─── DATA RECORDS ───

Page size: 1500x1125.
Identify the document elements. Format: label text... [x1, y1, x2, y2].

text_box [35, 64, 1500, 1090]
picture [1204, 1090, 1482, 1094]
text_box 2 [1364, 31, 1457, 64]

───
─── DATA RECORDS ───

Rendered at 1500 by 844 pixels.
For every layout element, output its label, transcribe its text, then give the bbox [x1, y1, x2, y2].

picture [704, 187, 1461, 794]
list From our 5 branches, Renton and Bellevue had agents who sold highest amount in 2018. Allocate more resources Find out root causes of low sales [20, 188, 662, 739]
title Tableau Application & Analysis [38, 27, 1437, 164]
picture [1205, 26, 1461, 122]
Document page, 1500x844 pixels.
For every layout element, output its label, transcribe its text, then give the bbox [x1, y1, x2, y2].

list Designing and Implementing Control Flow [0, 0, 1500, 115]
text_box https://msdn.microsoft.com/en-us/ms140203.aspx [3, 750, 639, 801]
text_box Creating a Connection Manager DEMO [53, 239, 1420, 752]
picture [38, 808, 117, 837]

───
─── DATA RECORDS ───

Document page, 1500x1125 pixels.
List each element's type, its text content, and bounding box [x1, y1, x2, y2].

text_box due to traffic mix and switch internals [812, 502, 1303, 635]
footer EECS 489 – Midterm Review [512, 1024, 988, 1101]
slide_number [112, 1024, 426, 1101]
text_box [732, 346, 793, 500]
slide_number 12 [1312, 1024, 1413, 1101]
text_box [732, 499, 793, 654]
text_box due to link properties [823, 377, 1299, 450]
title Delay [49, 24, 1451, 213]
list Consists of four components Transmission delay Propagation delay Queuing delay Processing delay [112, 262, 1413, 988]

───

GOAL OF THE EXERCISE: Search the entries for "pixels" and show every line that has it.

THE COMPLETED TASK:
Rendered at 1500 by 844 pixels.
Document page, 1500x844 pixels.
Document page, 1500x1125 pixels.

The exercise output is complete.